What you are asked to do:
Transcribe every entry that follows, word for word, and omit the images.

───── Records for this exercise ─────

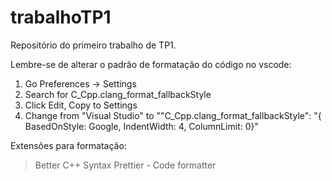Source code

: # trabalhoTP1
Repositório do primeiro trabalho de TP1.

Lembre-se de alterar o padrão de formatação do código no vscode:

  1. Go Preferences -> Settings
  2. Search for C_Cpp.clang_format_fallbackStyle
  3. Click Edit, Copy to Settings
  4. Change from "Visual Studio" to ""C_Cpp.clang_format_fallbackStyle": "{ BasedOnStyle: Google, IndentWidth: 4, ColumnLimit: 0}"
  
Extensões para formatação:
  > Better C++ Syntax
  > Prettier - Code formatter
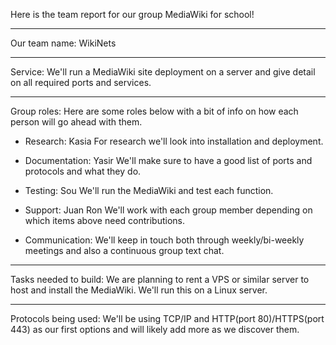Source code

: Here is the team report for our group MediaWiki for school!

--------------------------------------

Our team name: WikiNets

--------------------------------------

Service: We'll run a MediaWiki site deployment on a server and give detail on all required ports and services.

--------------------------------------

Group roles: Here are some roles below with a bit of info on how each person will go ahead with them.

* Research: Kasia For research we'll look into installation and deployment.

* Documentation: Yasir We'll make sure to have a good list of ports and protocols and what they do.

* Testing: Sou We'll run the MediaWiki and test each function.

* Support: Juan Ron We'll work with each group member depending on which items above need contributions.

* Communication: We'll keep in touch both through weekly/bi-weekly meetings and also a continuous group text chat.

--------------------------------------

Tasks needed to build: We are planning to rent a VPS or similar server to host and install the MediaWiki. We'll run this on a Linux server.

--------------------------------------

Protocols being used: We'll be using TCP/IP and HTTP(port 80)/HTTPS(port 443) as our first options and will likely add more as we discover them.
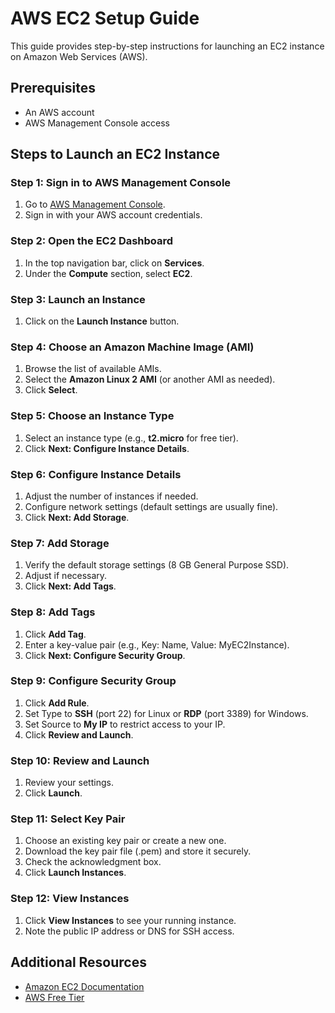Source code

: # AWS EC2 Setup Guide

This guide provides step-by-step instructions for launching an EC2 instance on Amazon Web Services (AWS).

## Prerequisites

- An AWS account
- AWS Management Console access

## Steps to Launch an EC2 Instance

### Step 1: Sign in to AWS Management Console
1. Go to [AWS Management Console](https://aws.amazon.com/).
2. Sign in with your AWS account credentials.

### Step 2: Open the EC2 Dashboard
1. In the top navigation bar, click on **Services**.
2. Under the **Compute** section, select **EC2**.

### Step 3: Launch an Instance
1. Click on the **Launch Instance** button.

### Step 4: Choose an Amazon Machine Image (AMI)
1. Browse the list of available AMIs.
2. Select the **Amazon Linux 2 AMI** (or another AMI as needed).
3. Click **Select**.

### Step 5: Choose an Instance Type
1. Select an instance type (e.g., **t2.micro** for free tier).
2. Click **Next: Configure Instance Details**.

### Step 6: Configure Instance Details
1. Adjust the number of instances if needed.
2. Configure network settings (default settings are usually fine).
3. Click **Next: Add Storage**.

### Step 7: Add Storage
1. Verify the default storage settings (8 GB General Purpose SSD).
2. Adjust if necessary.
3. Click **Next: Add Tags**.

### Step 8: Add Tags
1. Click **Add Tag**.
2. Enter a key-value pair (e.g., Key: Name, Value: MyEC2Instance).
3. Click **Next: Configure Security Group**.

### Step 9: Configure Security Group
1. Click **Add Rule**.
2. Set Type to **SSH** (port 22) for Linux or **RDP** (port 3389) for Windows.
3. Set Source to **My IP** to restrict access to your IP.
4. Click **Review and Launch**.

### Step 10: Review and Launch
1. Review your settings.
2. Click **Launch**.

### Step 11: Select Key Pair
1. Choose an existing key pair or create a new one.
2. Download the key pair file (.pem) and store it securely.
3. Check the acknowledgment box.
4. Click **Launch Instances**.

### Step 12: View Instances
1. Click **View Instances** to see your running instance.
2. Note the public IP address or DNS for SSH access.

## Additional Resources

- [Amazon EC2 Documentation](https://docs.aws.amazon.com/ec2/)
- [AWS Free Tier](https://aws.amazon.com/free/)
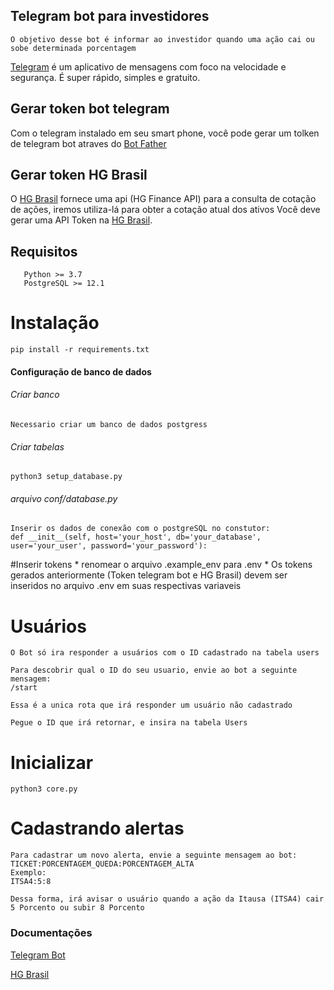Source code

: ## Telegram bot para investidores
    O objetivo desse bot é informar ao investidor quando uma ação cai ou sobe determinada porcentagem

[Telegram](https://telegram.org) é um aplicativo de mensagens com foco na velocidade e segurança. É super rápido, simples e gratuito.

## Gerar token bot telegram

Com o telegram instalado em seu smart phone, você pode gerar um tolken de telegram bot atraves do [Bot Father](https://telegram.me/BotFather)

## Gerar token HG Brasil
O [HG Brasil](https://hgbrasil.com/status/finance) fornece uma api (HG Finance API) para a consulta de cotação de ações, iremos utiliza-lá para obter a cotação atual dos ativos 
Você deve gerar uma API Token na [HG Brasil](https://hgbrasil.com/status/finance).

## Requisitos
       Python >= 3.7
       PostgreSQL >= 12.1
       
# Instalação

    pip install -r requirements.txt
    
#### Configuração de banco de dados

###### Criar banco

    Necessario criar um banco de dados postgress
###### Criar tabelas

    python3 setup_database.py
###### arquivo conf/database.py
    Inserir os dados de conexão com o postgreSQL no constutor:
    def __init__(self, host='your_host', db='your_database', user='your_user', password='your_password'):
    
    
#Inserir tokens
    * renomear o arquivo .example_env para .env
    * Os tokens gerados anteriormente (Token telegram bot e HG Brasil) devem ser inseridos no arquivo .env em suas respectivas variaveis

# Usuários
    O Bot só ira responder a usuários com o ID cadastrado na tabela users
    
    Para descobrir qual o ID do seu usuario, envie ao bot a seguinte mensagem:
    /start
    
    Essa é a unica rota que irá responder um usuário não cadastrado
    
    Pegue o ID que irá retornar, e insira na tabela Users

# Inicializar
    python3 core.py
    
# Cadastrando alertas
    Para cadastrar um novo alerta, envie a seguinte mensagem ao bot:
    TICKET:PORCENTAGEM_QUEDA:PORCENTAGEM_ALTA
    Exemplo:
    ITSA4:5:8
    
    Dessa forma, irá avisar o usuário quando a ação da Itausa (ITSA4) cair 5 Porcento ou subir 8 Porcento

### Documentações
[Telegram Bot](https://core.telegram.org/bots/api)

[HG Brasil](https://console.hgbrasil.com/documentation/finance)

─────

Output for this exercise:
Source code

: # trabalhoTP1
Repositório do primeiro trabalho de TP1.

Lembre-se de alterar o padrão de formatação do código no vscode:

  1. Go Preferences -> Settings
  2. Search for C_Cpp.clang_format_fallbackStyle
  3. Click Edit, Copy to Settings
  4. Change from "Visual Studio" to ""C_Cpp.clang_format_fallbackStyle": "{ BasedOnStyle: Google, IndentWidth: 4, ColumnLimit: 0}"
  
Extensões para formatação:
  > Better C++ Syntax
  > Prettier - Code formatter
Source code

: Here is the team report for our group MediaWiki for school!

--------------------------------------

Our team name: WikiNets

--------------------------------------

Service: We'll run a MediaWiki site deployment on a server and give detail on all required ports and services.

--------------------------------------

Group roles: Here are some roles below with a bit of info on how each person will go ahead with them.

* Research: Kasia For research we'll look into installation and deployment.

* Documentation: Yasir We'll make sure to have a good list of ports and protocols and what they do.

* Testing: Sou We'll run the MediaWiki and test each function.

* Support: Juan Ron We'll work with each group member depending on which items above need contributions.

* Communication: We'll keep in touch both through weekly/bi-weekly meetings and also a continuous group text chat.

--------------------------------------

Tasks needed to build: We are planning to rent a VPS or similar server to host and install the MediaWiki. We'll run this on a Linux server.

--------------------------------------

Protocols being used: We'll be using TCP/IP and HTTP(port 80)/HTTPS(port 443) as our first options and will likely add more as we discover them.
Source code

: # AWS EC2 Setup Guide

This guide provides step-by-step instructions for launching an EC2 instance on Amazon Web Services (AWS).

## Prerequisites

- An AWS account
- AWS Management Console access

## Steps to Launch an EC2 Instance

### Step 1: Sign in to AWS Management Console
1. Go to [AWS Management Console](https://aws.amazon.com/).
2. Sign in with your AWS account credentials.

### Step 2: Open the EC2 Dashboard
1. In the top navigation bar, click on **Services**.
2. Under the **Compute** section, select **EC2**.

### Step 3: Launch an Instance
1. Click on the **Launch Instance** button.

### Step 4: Choose an Amazon Machine Image (AMI)
1. Browse the list of available AMIs.
2. Select the **Amazon Linux 2 AMI** (or another AMI as needed).
3. Click **Select**.

### Step 5: Choose an Instance Type
1. Select an instance type (e.g., **t2.micro** for free tier).
2. Click **Next: Configure Instance Details**.

### Step 6: Configure Instance Details
1. Adjust the number of instances if needed.
2. Configure network settings (default settings are usually fine).
3. Click **Next: Add Storage**.

### Step 7: Add Storage
1. Verify the default storage settings (8 GB General Purpose SSD).
2. Adjust if necessary.
3. Click **Next: Add Tags**.

### Step 8: Add Tags
1. Click **Add Tag**.
2. Enter a key-value pair (e.g., Key: Name, Value: MyEC2Instance).
3. Click **Next: Configure Security Group**.

### Step 9: Configure Security Group
1. Click **Add Rule**.
2. Set Type to **SSH** (port 22) for Linux or **RDP** (port 3389) for Windows.
3. Set Source to **My IP** to restrict access to your IP.
4. Click **Review and Launch**.

### Step 10: Review and Launch
1. Review your settings.
2. Click **Launch**.

### Step 11: Select Key Pair
1. Choose an existing key pair or create a new one.
2. Download the key pair file (.pem) and store it securely.
3. Check the acknowledgment box.
4. Click **Launch Instances**.

### Step 12: View Instances
1. Click **View Instances** to see your running instance.
2. Note the public IP address or DNS for SSH access.

## Additional Resources

- [Amazon EC2 Documentation](https://docs.aws.amazon.com/ec2/)
- [AWS Free Tier](https://aws.amazon.com/free/)
Source code

: ## Telegram bot para investidores
    O objetivo desse bot é informar ao investidor quando uma ação cai ou sobe determinada porcentagem

[Telegram](https://telegram.org) é um aplicativo de mensagens com foco na velocidade e segurança. É super rápido, simples e gratuito.

## Gerar token bot telegram

Com o telegram instalado em seu smart phone, você pode gerar um tolken de telegram bot atraves do [Bot Father](https://telegram.me/BotFather)

## Gerar token HG Brasil
O [HG Brasil](https://hgbrasil.com/status/finance) fornece uma api (HG Finance API) para a consulta de cotação de ações, iremos utiliza-lá para obter a cotação atual dos ativos 
Você deve gerar uma API Token na [HG Brasil](https://hgbrasil.com/status/finance).

## Requisitos
       Python >= 3.7
       PostgreSQL >= 12.1
       
# Instalação

    pip install -r requirements.txt
    
#### Configuração de banco de dados

###### Criar banco

    Necessario criar um banco de dados postgress
###### Criar tabelas

    python3 setup_database.py
###### arquivo conf/database.py
    Inserir os dados de conexão com o postgreSQL no constutor:
    def __init__(self, host='your_host', db='your_database', user='your_user', password='your_password'):
    
    
#Inserir tokens
    * renomear o arquivo .example_env para .env
    * Os tokens gerados anteriormente (Token telegram bot e HG Brasil) devem ser inseridos no arquivo .env em suas respectivas variaveis

# Usuários
    O Bot só ira responder a usuários com o ID cadastrado na tabela users
    
    Para descobrir qual o ID do seu usuario, envie ao bot a seguinte mensagem:
    /start
    
    Essa é a unica rota que irá responder um usuário não cadastrado
    
    Pegue o ID que irá retornar, e insira na tabela Users

# Inicializar
    python3 core.py
    
# Cadastrando alertas
    Para cadastrar um novo alerta, envie a seguinte mensagem ao bot:
    TICKET:PORCENTAGEM_QUEDA:PORCENTAGEM_ALTA
    Exemplo:
    ITSA4:5:8
    
    Dessa forma, irá avisar o usuário quando a ação da Itausa (ITSA4) cair 5 Porcento ou subir 8 Porcento

### Documentações
[Telegram Bot](https://core.telegram.org/bots/api)

[HG Brasil](https://console.hgbrasil.com/documentation/finance)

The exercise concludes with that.